
    ReplyDelete
  3. Michael,

    I am not at all convinced that your take on Adrian Guelke is accurate. I have not read Paul Larkin's book and cannot comment. A republican two days ago who is scathing of the Brit record sent a review Guelke did of Paul Larkin's book (I had read the review some time ago) and his comment was "Adrian Guelke demolished Larkin's book in a review published in Fortnight in 2004."

    I think as critics of the British state's role we need to be wary of overegging the pudding and see the critique lost by default. It is much more inportant to get the measure right - something Stuart has shown great awareness of here in his overview of the Arkiv perspective.

    Adrian Guelke I think has brought an honesty, not a delusion to his perspective. I have always found that in my dealings with him. I doubt if he will ignore the evidence. What Anne Cadwallader, it seems, has done is join up the dots that make the isolated and the bad apple start to appear as something much more systemic. It is in showing this that the position of Guelke will be tested not by dismissing him as some sort of idiot.

    We see how quick critics can be to focus in on any analytical weakness that relies on hyperbole. We can also see how Stuart swerved to avoid allowing that type of high tackle to be made.

    ReplyDelete
  4. AM,

    Mea culpa, truly. It was silly of me to take a swipe, albeit a small one, at Guelke or any other QUB history or politics lecturer. I think what struck me as strange was Guelke's muted criticism of loyalist gunmen. But yes, he seems a perfectly likable man and his South African provenance gives him a special perspective on Northern Ireland, I think. Stuart does exhibit great delicacy and nuance here, qualities which I have always admired in those of you who have had to live through The Troubles on the front line. Moving around and talking to folks in both communities in Belfast has been an invaluable education, an exposure that has taught me - except for today - to try, at least try, to choose words, colors, and symbols carefully. As you can imagine (or know), most Americans don't give a hoot about the complexities of Irish history or the tiny signs which reveal origin and allegiance: "Are those people still fighting about religion? That's just dumb."

(Records from a data source)
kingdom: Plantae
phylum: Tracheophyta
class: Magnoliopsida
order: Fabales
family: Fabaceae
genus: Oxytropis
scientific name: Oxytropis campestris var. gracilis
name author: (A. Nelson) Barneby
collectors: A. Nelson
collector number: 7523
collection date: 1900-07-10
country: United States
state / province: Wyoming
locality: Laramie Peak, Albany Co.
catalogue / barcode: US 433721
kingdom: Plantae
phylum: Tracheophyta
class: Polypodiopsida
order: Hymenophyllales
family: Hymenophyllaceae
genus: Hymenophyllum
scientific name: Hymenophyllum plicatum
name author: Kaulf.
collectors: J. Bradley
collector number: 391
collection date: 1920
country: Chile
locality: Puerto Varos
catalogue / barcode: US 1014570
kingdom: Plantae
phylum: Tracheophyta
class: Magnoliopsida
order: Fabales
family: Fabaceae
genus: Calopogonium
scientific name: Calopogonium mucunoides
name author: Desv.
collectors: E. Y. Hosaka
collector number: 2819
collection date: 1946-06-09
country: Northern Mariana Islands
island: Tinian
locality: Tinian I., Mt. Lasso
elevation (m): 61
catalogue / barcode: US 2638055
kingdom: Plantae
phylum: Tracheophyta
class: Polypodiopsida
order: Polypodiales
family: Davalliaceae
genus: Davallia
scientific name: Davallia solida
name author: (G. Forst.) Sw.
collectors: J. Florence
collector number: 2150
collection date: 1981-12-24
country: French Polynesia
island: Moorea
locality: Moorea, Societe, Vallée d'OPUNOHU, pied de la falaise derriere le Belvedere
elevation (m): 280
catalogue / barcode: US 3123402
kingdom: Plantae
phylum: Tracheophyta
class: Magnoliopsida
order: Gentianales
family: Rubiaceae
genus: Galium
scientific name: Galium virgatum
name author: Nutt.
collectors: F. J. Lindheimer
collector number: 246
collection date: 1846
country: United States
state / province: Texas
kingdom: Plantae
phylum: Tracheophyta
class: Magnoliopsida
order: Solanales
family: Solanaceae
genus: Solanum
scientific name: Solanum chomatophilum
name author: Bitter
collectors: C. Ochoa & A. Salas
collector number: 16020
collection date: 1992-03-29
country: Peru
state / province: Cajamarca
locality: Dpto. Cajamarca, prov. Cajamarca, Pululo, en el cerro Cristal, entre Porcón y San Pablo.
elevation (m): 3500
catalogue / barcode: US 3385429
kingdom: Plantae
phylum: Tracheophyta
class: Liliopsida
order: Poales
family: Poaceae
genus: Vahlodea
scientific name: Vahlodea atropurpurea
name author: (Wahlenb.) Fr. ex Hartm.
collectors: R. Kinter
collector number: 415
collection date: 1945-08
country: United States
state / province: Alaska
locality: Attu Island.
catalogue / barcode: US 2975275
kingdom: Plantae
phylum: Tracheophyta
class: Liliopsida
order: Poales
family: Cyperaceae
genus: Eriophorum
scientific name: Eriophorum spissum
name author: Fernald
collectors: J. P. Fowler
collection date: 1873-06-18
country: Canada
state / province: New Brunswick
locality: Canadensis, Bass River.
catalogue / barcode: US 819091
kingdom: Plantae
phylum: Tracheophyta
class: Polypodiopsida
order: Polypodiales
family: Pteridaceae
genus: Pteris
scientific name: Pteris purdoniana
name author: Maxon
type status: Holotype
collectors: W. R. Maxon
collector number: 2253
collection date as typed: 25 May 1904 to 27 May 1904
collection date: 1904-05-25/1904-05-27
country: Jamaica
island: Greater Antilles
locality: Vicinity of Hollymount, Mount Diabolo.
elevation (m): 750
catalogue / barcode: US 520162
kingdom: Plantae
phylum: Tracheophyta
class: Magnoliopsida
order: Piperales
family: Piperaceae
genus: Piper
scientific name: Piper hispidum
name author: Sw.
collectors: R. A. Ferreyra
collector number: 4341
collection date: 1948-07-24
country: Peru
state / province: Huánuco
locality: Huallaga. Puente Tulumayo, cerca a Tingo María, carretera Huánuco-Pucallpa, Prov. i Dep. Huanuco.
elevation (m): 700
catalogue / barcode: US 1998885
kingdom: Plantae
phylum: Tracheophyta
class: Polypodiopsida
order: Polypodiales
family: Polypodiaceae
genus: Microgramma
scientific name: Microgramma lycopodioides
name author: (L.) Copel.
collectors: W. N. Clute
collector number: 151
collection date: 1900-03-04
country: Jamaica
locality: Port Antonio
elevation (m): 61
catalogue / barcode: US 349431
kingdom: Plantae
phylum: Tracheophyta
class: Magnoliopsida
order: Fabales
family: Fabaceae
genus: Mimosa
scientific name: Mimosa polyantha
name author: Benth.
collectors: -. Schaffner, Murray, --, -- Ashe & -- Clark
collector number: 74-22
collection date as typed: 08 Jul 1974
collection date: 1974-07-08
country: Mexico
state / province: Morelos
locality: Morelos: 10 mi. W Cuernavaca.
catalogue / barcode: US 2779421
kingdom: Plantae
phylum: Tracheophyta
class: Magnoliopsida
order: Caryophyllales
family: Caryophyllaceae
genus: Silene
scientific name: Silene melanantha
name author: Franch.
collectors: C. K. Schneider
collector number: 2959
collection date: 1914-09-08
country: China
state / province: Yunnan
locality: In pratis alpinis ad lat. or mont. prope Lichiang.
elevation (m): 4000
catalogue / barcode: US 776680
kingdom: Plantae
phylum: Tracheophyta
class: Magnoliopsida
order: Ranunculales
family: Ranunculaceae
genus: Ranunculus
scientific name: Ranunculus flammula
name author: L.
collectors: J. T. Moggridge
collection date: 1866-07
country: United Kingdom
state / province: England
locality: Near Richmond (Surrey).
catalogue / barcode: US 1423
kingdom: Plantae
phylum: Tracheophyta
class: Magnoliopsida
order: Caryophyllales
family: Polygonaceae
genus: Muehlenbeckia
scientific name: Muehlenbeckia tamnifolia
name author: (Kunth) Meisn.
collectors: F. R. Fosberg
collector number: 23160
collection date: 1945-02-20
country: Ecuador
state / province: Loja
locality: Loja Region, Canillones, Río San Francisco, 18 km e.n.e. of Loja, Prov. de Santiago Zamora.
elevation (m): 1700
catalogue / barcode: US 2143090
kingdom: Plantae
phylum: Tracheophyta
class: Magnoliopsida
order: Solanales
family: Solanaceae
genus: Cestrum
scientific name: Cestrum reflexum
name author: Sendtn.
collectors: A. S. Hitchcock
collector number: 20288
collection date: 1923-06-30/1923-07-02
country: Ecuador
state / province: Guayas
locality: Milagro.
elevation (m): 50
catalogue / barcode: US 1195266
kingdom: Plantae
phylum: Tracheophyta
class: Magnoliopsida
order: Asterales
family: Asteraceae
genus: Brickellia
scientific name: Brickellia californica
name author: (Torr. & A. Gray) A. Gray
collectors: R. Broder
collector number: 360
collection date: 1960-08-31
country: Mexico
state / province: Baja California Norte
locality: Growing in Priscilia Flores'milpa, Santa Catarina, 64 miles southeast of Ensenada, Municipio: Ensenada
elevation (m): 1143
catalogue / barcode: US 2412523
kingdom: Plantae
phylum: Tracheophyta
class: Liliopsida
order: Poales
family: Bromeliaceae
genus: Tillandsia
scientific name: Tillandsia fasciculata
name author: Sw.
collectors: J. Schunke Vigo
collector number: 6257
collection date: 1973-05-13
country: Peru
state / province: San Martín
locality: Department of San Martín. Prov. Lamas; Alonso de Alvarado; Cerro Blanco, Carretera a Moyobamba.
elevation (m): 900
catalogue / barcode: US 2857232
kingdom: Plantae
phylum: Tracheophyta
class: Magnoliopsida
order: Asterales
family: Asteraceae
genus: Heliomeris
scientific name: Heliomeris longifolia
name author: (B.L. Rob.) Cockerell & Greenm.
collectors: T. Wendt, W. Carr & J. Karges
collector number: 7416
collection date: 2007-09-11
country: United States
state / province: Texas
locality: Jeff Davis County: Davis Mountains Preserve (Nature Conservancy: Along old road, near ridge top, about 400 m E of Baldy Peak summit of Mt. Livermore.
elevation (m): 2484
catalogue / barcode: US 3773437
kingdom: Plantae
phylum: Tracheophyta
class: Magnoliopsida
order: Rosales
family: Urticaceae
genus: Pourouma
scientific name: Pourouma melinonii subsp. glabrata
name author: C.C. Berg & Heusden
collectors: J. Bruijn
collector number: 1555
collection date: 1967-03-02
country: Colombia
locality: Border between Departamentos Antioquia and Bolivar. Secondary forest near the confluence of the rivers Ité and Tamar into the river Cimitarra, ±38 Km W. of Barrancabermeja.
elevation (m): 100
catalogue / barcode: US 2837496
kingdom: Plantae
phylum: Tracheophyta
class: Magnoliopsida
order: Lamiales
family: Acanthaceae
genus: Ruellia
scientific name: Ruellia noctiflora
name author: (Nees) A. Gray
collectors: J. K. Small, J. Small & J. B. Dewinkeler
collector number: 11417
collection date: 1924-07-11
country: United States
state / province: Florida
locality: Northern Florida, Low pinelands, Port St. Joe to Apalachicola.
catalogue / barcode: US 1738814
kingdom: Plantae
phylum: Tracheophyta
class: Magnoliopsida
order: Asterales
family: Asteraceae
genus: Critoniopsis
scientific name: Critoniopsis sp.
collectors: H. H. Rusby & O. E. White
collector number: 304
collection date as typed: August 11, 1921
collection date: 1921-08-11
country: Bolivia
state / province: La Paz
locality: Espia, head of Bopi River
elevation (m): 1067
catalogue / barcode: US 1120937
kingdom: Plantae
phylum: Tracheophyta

▶ **REQUIRED WORK**:
- 1) In the comment thread, which publication carried Adrian Guelke's review of Paul Larkin's book, and in what year?
- 2) Reproduce the part of the comment thread that opens with the words containing "Adrian Guelke I think" and closes with "sort of idiot.".

▶ **TASK-BY-TASK RESULTS**:
- 1) Fortnight, in 2004.

- 2)
Adrian Guelke I think has brought an honesty, not a delusion to his perspective. I have always found that in my dealings with him. I doubt if he will ignore the evidence. What Anne Cadwallader, it seems, has done is join up the dots that make the isolated and the bad apple start to appear as something much more systemic. It is in showing this that the position of Guelke will be tested not by dismissing him as some sort of idiot.